> **Your task**:
Print the rows from the line containing "開盤: median 15.0, box" up to and including the line containing "Reading left to right, what", reproducing each line without any change.

> **Listed entries**:
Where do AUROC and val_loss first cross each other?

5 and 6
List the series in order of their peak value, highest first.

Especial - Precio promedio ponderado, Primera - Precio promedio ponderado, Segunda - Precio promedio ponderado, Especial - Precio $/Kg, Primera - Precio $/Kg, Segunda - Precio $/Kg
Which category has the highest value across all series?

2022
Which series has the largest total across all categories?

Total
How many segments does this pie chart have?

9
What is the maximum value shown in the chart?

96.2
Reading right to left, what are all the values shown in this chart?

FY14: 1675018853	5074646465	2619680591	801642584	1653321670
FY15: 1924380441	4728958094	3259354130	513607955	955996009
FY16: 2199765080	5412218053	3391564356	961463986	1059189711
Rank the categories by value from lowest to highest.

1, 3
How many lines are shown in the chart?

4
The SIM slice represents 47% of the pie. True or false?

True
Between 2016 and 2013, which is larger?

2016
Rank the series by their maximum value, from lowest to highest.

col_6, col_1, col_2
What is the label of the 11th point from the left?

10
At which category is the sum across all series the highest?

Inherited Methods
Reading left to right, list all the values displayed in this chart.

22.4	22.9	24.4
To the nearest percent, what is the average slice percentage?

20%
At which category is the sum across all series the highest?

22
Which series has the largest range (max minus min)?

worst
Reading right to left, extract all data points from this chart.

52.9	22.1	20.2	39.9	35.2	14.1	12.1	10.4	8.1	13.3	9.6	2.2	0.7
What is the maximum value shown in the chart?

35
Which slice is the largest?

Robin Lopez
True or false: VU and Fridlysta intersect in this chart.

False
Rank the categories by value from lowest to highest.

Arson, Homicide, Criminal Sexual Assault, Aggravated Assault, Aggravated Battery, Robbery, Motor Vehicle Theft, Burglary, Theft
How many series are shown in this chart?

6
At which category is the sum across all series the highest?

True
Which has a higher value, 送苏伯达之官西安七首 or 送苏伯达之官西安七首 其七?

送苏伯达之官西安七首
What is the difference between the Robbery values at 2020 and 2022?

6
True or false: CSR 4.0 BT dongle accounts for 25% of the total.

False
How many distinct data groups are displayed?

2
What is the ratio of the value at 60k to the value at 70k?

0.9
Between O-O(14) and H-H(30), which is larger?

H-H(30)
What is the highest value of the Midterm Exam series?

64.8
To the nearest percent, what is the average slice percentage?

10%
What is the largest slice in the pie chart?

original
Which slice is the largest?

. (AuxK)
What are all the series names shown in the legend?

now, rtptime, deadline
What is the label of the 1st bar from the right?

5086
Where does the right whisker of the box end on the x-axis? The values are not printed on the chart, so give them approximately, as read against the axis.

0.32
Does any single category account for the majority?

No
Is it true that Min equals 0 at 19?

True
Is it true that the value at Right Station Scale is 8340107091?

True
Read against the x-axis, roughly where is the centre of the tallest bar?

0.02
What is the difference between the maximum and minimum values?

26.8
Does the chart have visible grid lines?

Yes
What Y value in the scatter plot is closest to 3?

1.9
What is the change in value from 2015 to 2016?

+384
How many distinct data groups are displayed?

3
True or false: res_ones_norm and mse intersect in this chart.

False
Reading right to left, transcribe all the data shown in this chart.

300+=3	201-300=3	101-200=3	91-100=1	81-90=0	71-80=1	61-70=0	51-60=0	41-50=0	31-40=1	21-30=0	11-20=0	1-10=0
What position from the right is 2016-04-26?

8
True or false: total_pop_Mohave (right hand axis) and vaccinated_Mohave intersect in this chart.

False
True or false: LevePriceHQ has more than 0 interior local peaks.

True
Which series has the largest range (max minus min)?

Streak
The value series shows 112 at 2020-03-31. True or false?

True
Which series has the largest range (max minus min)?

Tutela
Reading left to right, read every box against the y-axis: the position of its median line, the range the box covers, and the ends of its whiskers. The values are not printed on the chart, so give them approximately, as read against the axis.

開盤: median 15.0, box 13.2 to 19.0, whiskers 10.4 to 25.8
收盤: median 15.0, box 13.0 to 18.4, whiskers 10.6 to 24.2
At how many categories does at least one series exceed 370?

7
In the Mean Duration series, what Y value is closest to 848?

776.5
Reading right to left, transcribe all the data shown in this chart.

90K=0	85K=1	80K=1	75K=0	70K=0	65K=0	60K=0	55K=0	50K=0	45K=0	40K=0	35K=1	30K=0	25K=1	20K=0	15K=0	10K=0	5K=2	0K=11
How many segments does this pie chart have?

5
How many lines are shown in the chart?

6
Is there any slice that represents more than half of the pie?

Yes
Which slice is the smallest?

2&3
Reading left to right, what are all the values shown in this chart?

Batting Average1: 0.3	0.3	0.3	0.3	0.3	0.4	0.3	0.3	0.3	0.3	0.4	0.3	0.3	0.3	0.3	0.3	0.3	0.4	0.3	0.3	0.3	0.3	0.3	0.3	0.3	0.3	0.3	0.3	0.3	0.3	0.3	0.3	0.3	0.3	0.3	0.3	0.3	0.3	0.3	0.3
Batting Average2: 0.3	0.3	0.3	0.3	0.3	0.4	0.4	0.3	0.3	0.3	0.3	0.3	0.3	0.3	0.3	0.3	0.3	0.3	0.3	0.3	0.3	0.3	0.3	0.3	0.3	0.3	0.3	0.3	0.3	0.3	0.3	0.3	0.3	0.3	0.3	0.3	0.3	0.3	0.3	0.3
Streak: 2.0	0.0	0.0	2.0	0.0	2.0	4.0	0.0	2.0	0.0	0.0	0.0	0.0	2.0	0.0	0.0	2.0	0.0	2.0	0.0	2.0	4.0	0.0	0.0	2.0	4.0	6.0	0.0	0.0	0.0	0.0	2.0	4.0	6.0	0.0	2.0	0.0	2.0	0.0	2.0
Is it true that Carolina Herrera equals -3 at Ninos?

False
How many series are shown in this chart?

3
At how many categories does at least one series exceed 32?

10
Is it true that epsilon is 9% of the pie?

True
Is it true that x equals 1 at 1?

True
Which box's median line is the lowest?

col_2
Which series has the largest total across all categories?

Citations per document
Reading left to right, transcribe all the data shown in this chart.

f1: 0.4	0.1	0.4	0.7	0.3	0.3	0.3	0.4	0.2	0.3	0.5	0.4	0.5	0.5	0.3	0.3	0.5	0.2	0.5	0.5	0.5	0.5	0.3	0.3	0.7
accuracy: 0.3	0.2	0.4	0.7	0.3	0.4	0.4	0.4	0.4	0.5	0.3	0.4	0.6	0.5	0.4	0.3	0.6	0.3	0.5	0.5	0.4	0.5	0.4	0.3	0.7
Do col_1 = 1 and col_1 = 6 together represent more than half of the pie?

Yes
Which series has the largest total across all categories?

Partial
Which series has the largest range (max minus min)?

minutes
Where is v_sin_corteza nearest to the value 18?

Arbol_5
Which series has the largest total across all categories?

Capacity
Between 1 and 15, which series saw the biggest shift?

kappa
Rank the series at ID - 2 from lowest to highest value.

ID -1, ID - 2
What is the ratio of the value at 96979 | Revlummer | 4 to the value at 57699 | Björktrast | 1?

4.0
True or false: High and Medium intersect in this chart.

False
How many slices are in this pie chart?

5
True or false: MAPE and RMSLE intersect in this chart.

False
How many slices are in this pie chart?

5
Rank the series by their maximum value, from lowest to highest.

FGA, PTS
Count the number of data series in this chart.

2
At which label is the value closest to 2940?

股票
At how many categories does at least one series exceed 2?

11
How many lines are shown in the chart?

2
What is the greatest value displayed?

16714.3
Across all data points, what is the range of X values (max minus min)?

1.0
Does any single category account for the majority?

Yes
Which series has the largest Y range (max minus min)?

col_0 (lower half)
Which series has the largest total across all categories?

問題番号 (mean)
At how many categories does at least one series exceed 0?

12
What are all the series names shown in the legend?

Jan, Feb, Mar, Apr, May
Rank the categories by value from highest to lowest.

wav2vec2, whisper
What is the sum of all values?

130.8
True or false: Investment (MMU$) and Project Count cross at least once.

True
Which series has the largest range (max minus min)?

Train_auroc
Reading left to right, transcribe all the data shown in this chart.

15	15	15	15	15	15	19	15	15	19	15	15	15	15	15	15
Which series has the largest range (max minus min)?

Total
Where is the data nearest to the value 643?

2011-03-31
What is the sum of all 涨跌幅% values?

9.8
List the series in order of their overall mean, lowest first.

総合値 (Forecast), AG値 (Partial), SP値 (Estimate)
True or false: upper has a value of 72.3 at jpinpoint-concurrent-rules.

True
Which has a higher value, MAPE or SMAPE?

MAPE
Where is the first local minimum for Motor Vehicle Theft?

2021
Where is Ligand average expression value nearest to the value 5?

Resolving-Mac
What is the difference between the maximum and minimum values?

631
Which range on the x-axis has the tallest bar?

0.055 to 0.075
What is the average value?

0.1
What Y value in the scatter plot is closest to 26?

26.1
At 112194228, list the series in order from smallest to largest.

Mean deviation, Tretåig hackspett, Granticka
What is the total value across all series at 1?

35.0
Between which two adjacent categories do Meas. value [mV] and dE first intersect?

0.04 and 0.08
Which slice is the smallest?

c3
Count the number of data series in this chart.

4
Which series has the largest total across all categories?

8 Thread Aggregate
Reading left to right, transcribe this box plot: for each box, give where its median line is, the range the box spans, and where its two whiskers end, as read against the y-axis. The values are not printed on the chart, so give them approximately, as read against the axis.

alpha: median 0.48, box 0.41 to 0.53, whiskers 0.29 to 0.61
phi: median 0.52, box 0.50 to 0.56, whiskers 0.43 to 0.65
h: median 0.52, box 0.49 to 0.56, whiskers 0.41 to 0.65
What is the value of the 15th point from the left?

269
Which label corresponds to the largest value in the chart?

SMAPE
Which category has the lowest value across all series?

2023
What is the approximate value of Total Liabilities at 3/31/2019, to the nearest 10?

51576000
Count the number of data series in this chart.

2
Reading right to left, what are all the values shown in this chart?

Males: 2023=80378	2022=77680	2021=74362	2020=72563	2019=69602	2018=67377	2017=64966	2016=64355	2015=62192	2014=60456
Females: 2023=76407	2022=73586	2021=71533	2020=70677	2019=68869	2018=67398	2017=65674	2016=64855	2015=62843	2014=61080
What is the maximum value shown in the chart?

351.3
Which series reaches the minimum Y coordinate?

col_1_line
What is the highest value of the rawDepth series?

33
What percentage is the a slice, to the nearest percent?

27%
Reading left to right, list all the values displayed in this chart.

> **Result of the exercise**:
開盤: median 15.0, box 13.2 to 19.0, whiskers 10.4 to 25.8
收盤: median 15.0, box 13.0 to 18.4, whiskers 10.6 to 24.2
At how many categories does at least one series exceed 370?

7
In the Mean Duration series, what Y value is closest to 848?

776.5
Reading right to left, transcribe all the data shown in this chart.

90K=0	85K=1	80K=1	75K=0	70K=0	65K=0	60K=0	55K=0	50K=0	45K=0	40K=0	35K=1	30K=0	25K=1	20K=0	15K=0	10K=0	5K=2	0K=11
How many segments does this pie chart have?

5
How many lines are shown in the chart?

6
Is there any slice that represents more than half of the pie?

Yes
Which slice is the smallest?

2&3
Reading left to right, what are all the values shown in this chart?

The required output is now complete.